__Page excerpt__
Michael Mann's Ali can most accurately be called flimsy. It had great potential but unfortunately fell victim to the Pearl Harbor Syndrome. Without being too critical, one could have easily enjoyed that film as a simple love story. But with its inclusion of assorted story angles, such as the Cuba Gooding, Jr. character, it made the audience lose focus of what was important. Was it a love story? Was it a war story with some love? Was this about heroes? The director has to be able to lead the audience somewhere. This doesn't necessarily mean you need a introduction and conclusion, as we're taught in the eighth grade. It means giving the audience a reason to care.

Mann's style is subtle, meticulous and poignant. With a smooth opening to Sam Cooke's melodies followed by a beautifully filmed bout against Sonny Liston, it seemed like Ali was going for gold. That is, until, the wheel started showing its many spokes. Not only was I a bit disappointed by Mario Van Peebles' overdramatized Malcolm X, I also didn't understand why there was such a big emphasis on his character. Along with that, there are several other substories with no rhyme or reason for the amount of screen time they each received. For example, I understand Ali had three women in his life in the ten years that unfold in the film, but there was no reason to give each one of them ten to twenty minutes of screentime. Due to this, the film never seems to have a direction. As a viewer, I kept on wondering, "When is this going to end?" This wasn't necessarily because I didn't enjoy the film, but rather because it failed to give me reasons to continue watching it. Not only that, these scenes tended drag on only to lead to no sort of conclusion upon the topic.

__Work task A__
Copy out the Ali review word for word from "Michael Mann's Ali" to "reason to care.".
__Work task B__
According to the Ali review, which actor plays Malcolm X?

__Source data__

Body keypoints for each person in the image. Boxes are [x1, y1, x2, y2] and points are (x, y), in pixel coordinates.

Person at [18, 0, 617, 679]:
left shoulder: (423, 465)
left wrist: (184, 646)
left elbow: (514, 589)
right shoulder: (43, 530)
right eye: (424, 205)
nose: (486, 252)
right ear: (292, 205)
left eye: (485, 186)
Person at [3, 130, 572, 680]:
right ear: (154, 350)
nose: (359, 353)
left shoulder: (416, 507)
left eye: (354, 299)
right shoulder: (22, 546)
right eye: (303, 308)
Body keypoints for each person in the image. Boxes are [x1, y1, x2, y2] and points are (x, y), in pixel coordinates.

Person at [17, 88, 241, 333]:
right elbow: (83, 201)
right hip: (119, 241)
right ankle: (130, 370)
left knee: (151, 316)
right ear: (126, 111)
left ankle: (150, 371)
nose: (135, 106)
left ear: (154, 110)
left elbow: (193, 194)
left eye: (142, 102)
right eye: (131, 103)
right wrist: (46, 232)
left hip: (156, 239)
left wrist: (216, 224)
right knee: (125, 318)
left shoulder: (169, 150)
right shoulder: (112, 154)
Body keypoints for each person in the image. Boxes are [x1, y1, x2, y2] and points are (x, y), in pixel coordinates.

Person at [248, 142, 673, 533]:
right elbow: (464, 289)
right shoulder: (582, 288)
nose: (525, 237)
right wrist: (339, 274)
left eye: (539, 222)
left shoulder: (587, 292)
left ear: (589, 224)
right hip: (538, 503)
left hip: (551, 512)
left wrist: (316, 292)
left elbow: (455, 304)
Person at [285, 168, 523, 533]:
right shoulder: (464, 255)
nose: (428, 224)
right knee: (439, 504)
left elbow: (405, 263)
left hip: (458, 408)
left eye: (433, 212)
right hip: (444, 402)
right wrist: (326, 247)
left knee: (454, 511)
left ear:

* * *

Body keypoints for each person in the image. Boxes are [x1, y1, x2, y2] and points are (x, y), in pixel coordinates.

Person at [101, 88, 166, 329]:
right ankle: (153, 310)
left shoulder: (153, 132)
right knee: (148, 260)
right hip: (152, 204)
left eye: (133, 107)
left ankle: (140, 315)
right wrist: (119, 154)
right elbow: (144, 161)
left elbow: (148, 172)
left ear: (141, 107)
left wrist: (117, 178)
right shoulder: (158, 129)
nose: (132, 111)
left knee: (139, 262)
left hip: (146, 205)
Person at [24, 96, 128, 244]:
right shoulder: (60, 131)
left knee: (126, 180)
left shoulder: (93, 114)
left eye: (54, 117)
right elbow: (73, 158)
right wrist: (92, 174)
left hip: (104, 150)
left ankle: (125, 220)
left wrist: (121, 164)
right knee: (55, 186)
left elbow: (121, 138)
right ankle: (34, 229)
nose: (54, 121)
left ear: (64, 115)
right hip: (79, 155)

--

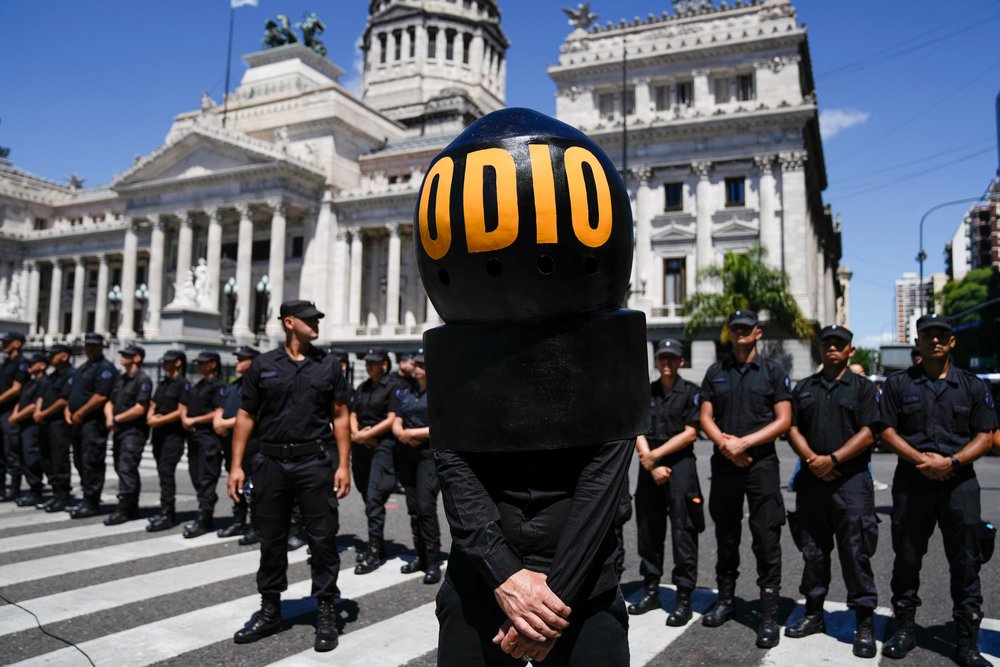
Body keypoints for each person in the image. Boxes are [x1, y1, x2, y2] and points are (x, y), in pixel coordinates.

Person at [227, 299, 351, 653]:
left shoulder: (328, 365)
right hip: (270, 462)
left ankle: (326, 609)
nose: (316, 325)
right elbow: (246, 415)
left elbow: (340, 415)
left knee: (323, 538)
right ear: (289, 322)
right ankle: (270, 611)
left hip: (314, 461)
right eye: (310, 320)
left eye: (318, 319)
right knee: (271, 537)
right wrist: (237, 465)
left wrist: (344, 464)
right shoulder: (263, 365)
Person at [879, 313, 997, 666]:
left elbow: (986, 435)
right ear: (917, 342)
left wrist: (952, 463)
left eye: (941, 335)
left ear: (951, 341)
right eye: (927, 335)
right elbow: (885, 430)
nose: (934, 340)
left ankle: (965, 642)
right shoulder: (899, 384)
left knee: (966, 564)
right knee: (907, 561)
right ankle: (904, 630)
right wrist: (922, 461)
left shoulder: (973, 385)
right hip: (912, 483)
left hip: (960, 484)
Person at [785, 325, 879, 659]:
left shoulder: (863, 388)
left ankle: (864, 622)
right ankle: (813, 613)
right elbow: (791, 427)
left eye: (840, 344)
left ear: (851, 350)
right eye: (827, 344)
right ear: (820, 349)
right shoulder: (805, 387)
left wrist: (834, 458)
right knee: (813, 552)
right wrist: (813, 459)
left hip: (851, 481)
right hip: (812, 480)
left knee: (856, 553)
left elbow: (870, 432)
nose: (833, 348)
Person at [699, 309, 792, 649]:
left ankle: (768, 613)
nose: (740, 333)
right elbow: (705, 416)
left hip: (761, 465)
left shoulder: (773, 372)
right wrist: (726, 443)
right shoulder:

__Answer area A__
Michael Mann's Ali can most accurately be called flimsy. It had great potential but unfortunately fell victim to the Pearl Harbor Syndrome. Without being too critical, one could have easily enjoyed that film as a simple love story. But with its inclusion of assorted story angles, such as the Cuba Gooding, Jr. character, it made the audience lose focus of what was important. Was it a love story? Was it a war story with some love? Was this about heroes? The director has to be able to lead the audience somewhere. This doesn't necessarily mean you need a introduction and conclusion, as we're taught in the eighth grade. It means giving the audience a reason to care.

__Answer area B__
Mario Van Peebles.